Richard Fernandez of the Belmont Club, longtime resident of the Philippines, is back there on special assignment to PJM. He has a very useful writeup on the background of the conflict in the southern, Muslim regions. He also has a much darker forecast than mine about the region's prospects.
For example, when counterterrorist intelligence learned that Jemaah Islamiyah cadres were being trained in terrorist skills in a Moro Islamic Liberation Front area, they hesitated to raid the site because the Moro Islamic Liberation Front was a officially a "peace partner" of the government.I still think exactly that is the way forward -- using the MILF's natural pursuit of its own interests to deny the area to the JI. The MILF has been a "peace partner" in more than name, having assisted government forces on several occasions; and its spokesman, Eid Kabalu, has a devotion to peaceful rhetoric unusual in armed Muslim movements. Even when his brother was killed by police in a drug raid, he kept to formulations built around investigations and negotiations.
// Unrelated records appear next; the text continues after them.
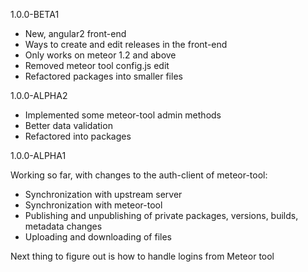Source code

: 1.0.0-BETA1

* New, angular2 front-end
* Ways to create and edit releases in the front-end
* Only works on meteor 1.2 and above
* Removed meteor tool config.js edit
* Refactored packages into smaller files


1.0.0-ALPHA2

* Implemented some meteor-tool admin methods
* Better data validation
* Refactored into packages

1.0.0-ALPHA1

Working so far, with changes to the auth-client of meteor-tool:

* Synchronization with upstream server
* Synchronization with meteor-tool
* Publishing and unpublishing of private packages, versions, builds, metadata changes
* Uploading and downloading of files

Next thing to figure out is how to handle logins from Meteor tool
Rhetoric is just words, but you'd have to go a long way to find another movement of this type which was as willing to be judicious with its words.A Filipino intelligence official attempted to square the circle by persuading his Muslim contacts in the MILF to attack the JI camp with government sanction. Asked whether this may have tipped the JI off into escaping, the official said "That was a risk, but what else was there to do? The official policy is to pursue a political settlement whether anyone really wants it or not." But if the chance of a comprehensive political solution seemed distant ("They’ll solve the Israeli-Palestine problem before we solve this") a military solution seemed equally remote.
There is little doubt that some elements of the MILF, and its parent organization the MNLF (Moro National Liberation Front), have had contacts with terrorist groups. There are persistant reports that the two have allowed terrorists to train in their camps. However, there is also a record of cooperation -- sometimes grudging, sometimes ready -- that marks the MILF and MNLF alike as a different sort of movement from al Qaeda or Jemaah Islamiyah. If the right tools can be found, we should be able to disaggregate the MILF from the true terrorist groups in Southeast Asia. Given the fact that Mindanao is beyond the capacity of the RP government to truly control, that seems a wise policy.